(Исходный текст)
*****
Разносторонняя помощь со стороны Чехословакии сыграла важную роль в сохранении национальной идентичности славянского населения Лужицы в межвоенный период, во многом компенсировав отсутствие у лужицких сербов «собственного» национального государства за пределами Германии.

Во второй главе «Лужицкие сербы и чехи под нацистским гнетом» анализируется политика нацистской Германии в отношении лужицких сербов и чехов. Приход нацистов к власти в Германии создал наибольшую угрозу самому существованию всех славянских народов за всю их историю. В соответствии с генеральным планом «Ост», разработанным главным управлением имперской безопасности нацистской Германии, в течение 30 лет планировалось переселение, германизация и физическая ликвидация 60-65 миллионов славян и евреев; восточная граница германского рейха в результате осуществления этого плана должна была пройти от Ладожского озера на севере до берегов Черного моря восточнее Перекопского перешейка на юге.97 Наряду с этим планировалось выделение «расово пригодной» части западнославянского населения и ее последующая германизация.98 В первую очередь это касалось лужицких сербов и чехов, часть которых теоретики немецкого национал-социализма признавали в целом «пригодным биологическим материалом» для постепенной германизации.
*****
Данные о ключевых точках позы человека:
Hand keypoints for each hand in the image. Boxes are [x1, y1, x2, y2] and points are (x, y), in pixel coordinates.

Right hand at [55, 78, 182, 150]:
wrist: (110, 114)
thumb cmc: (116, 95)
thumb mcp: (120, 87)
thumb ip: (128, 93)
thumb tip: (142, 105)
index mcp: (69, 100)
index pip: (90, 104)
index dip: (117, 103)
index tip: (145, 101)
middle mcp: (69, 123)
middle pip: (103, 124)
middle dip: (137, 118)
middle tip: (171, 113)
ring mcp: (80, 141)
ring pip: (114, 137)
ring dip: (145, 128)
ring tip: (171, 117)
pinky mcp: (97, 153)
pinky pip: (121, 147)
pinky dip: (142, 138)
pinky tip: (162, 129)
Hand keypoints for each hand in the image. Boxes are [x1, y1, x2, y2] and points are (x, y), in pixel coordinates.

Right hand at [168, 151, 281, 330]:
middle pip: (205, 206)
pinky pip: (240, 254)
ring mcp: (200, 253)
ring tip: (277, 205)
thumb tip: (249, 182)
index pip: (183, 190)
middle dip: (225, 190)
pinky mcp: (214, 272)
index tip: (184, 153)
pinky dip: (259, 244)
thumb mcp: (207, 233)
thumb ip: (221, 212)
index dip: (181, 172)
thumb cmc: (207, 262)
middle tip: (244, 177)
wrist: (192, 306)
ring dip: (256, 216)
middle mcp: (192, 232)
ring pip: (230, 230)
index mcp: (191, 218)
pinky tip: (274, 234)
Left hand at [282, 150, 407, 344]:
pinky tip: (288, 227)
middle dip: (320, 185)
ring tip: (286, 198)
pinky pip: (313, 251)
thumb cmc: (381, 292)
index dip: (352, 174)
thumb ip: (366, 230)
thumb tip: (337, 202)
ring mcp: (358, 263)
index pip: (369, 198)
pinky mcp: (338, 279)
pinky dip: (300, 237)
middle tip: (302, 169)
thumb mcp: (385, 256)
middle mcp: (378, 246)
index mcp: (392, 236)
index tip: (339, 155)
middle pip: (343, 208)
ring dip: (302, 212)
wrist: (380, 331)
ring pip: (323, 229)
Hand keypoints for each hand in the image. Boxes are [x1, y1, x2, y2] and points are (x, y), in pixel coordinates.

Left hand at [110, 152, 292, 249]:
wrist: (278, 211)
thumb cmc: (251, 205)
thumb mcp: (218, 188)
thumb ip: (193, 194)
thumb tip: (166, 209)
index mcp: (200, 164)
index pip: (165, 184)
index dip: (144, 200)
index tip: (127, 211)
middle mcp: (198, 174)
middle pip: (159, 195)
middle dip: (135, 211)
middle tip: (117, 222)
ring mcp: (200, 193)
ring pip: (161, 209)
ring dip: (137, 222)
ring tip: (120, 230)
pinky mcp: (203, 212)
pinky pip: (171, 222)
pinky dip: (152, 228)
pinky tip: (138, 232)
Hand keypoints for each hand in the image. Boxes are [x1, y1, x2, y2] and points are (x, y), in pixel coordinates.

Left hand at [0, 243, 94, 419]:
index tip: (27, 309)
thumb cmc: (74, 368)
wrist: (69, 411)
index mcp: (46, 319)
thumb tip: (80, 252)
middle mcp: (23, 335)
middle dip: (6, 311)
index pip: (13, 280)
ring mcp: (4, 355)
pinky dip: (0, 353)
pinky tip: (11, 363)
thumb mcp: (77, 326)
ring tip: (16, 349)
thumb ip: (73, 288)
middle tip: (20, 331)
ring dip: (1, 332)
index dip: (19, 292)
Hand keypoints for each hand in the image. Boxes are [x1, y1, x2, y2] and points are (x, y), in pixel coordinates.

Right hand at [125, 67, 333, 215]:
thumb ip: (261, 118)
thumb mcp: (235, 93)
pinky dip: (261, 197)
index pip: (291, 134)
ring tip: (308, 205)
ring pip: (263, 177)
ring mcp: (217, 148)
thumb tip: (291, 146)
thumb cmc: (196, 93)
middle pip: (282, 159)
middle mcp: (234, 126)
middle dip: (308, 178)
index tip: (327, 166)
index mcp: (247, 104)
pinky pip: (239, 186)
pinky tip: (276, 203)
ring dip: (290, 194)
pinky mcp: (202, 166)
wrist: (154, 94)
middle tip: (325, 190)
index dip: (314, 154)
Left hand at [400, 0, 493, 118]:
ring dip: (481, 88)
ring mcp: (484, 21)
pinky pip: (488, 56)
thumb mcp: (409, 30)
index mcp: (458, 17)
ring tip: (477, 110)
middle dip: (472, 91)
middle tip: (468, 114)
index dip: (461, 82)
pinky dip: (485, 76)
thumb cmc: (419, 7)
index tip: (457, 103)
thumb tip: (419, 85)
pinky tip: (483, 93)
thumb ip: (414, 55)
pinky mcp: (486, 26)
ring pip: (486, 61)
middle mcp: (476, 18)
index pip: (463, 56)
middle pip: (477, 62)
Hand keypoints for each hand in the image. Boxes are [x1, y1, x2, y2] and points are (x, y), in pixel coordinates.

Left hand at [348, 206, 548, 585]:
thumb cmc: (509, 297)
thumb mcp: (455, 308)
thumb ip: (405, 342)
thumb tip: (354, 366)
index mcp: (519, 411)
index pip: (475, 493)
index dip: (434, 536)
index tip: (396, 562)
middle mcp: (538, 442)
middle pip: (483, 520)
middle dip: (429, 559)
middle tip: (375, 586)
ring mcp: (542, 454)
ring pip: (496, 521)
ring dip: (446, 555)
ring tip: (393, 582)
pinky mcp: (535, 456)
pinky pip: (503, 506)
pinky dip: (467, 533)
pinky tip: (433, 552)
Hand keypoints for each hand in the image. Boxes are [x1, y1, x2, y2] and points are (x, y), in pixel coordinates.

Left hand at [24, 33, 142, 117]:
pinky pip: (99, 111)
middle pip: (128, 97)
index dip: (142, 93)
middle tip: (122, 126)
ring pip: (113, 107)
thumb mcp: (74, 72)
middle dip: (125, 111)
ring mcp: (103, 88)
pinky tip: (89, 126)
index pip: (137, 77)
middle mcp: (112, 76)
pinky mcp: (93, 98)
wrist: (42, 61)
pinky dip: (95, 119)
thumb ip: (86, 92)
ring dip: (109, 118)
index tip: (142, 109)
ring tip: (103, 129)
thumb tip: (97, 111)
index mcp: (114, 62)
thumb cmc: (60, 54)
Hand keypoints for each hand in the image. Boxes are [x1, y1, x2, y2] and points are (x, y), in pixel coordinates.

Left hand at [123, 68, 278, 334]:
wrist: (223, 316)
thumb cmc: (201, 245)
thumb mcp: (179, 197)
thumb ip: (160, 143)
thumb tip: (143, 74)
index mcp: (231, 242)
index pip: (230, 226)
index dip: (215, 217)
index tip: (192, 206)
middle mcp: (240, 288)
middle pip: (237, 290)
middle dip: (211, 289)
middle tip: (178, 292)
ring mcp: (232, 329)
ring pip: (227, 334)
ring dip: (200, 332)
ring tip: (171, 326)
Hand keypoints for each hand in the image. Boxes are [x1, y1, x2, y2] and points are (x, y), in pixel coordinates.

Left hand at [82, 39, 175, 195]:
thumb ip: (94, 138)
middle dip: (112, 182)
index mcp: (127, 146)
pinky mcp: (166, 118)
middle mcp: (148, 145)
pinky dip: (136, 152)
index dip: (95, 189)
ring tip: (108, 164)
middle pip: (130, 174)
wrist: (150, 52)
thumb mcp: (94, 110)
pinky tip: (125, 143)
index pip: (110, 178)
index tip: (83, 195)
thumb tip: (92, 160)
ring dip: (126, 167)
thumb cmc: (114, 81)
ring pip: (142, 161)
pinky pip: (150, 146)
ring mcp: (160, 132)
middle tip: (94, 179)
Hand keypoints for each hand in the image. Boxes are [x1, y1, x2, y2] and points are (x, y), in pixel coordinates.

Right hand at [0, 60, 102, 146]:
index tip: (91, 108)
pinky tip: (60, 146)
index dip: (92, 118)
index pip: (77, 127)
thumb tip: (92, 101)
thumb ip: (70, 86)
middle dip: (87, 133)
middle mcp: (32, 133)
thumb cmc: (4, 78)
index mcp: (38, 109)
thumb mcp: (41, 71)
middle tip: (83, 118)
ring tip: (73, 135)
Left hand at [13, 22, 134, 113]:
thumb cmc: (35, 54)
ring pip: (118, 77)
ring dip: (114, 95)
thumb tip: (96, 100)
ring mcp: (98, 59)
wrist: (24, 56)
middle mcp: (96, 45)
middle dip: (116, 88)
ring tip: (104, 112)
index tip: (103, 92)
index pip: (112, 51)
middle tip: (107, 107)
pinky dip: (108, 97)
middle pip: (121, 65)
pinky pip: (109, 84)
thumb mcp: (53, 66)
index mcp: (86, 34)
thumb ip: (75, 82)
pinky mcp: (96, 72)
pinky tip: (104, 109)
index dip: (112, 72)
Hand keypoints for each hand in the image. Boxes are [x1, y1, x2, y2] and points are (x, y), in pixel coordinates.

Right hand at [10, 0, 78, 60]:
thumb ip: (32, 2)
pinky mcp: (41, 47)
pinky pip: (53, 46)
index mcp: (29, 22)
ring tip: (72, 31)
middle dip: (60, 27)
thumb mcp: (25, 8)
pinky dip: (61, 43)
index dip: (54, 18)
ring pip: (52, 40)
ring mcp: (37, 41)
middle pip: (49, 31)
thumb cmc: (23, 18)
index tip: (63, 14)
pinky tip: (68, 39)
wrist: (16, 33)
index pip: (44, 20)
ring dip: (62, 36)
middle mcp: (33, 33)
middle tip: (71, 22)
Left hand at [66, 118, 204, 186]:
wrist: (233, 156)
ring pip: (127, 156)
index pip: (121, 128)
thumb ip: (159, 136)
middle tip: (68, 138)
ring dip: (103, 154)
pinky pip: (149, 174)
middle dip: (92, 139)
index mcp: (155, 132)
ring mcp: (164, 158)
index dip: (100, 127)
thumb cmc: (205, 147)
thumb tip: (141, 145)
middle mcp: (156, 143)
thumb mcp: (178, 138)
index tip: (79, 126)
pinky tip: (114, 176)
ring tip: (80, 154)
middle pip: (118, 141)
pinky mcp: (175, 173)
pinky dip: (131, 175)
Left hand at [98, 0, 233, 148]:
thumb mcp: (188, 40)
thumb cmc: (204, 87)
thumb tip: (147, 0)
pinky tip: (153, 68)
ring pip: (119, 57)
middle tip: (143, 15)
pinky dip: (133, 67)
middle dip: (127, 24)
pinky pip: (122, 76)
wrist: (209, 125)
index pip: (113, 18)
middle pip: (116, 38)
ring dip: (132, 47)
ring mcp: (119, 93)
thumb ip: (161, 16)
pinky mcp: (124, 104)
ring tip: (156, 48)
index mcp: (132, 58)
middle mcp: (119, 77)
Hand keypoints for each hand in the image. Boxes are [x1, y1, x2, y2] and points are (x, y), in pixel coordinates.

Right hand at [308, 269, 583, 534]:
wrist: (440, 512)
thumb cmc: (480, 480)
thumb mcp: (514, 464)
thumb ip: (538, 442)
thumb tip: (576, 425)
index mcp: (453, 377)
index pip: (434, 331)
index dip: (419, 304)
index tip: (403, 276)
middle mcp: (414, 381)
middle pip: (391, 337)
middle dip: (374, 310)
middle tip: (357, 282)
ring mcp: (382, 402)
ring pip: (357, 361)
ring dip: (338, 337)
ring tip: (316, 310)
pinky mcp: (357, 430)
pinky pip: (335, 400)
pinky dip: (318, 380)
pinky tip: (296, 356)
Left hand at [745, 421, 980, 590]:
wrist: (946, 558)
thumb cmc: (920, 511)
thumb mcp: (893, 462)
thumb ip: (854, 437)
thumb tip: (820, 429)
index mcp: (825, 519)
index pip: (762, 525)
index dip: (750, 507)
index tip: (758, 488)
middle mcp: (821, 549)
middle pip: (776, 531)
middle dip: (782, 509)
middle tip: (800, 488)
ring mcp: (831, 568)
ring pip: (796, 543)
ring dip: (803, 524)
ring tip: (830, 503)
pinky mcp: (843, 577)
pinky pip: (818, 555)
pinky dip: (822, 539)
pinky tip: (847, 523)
*****
(Что нужно сделать)
a. Сколько лет, согласно тексту о лужицких сербах, отводилось на осуществление генерального плана «Ост»?
b. Выведите из текста о лужицких сербах без изменений отрывок, который начинается со слов «Разносторонняя помощь со» и заканчивается словами «за пределами Германии.».
Эти записи к тексту отношения не имеют.

(Ответы)
a. 30 лет.

b.
Разносторонняя помощь со стороны Чехословакии сыграла важную роль в сохранении национальной идентичности славянского населения Лужицы в межвоенный период, во многом компенсировав отсутствие у лужицких сербов «собственного» национального государства за пределами Германии.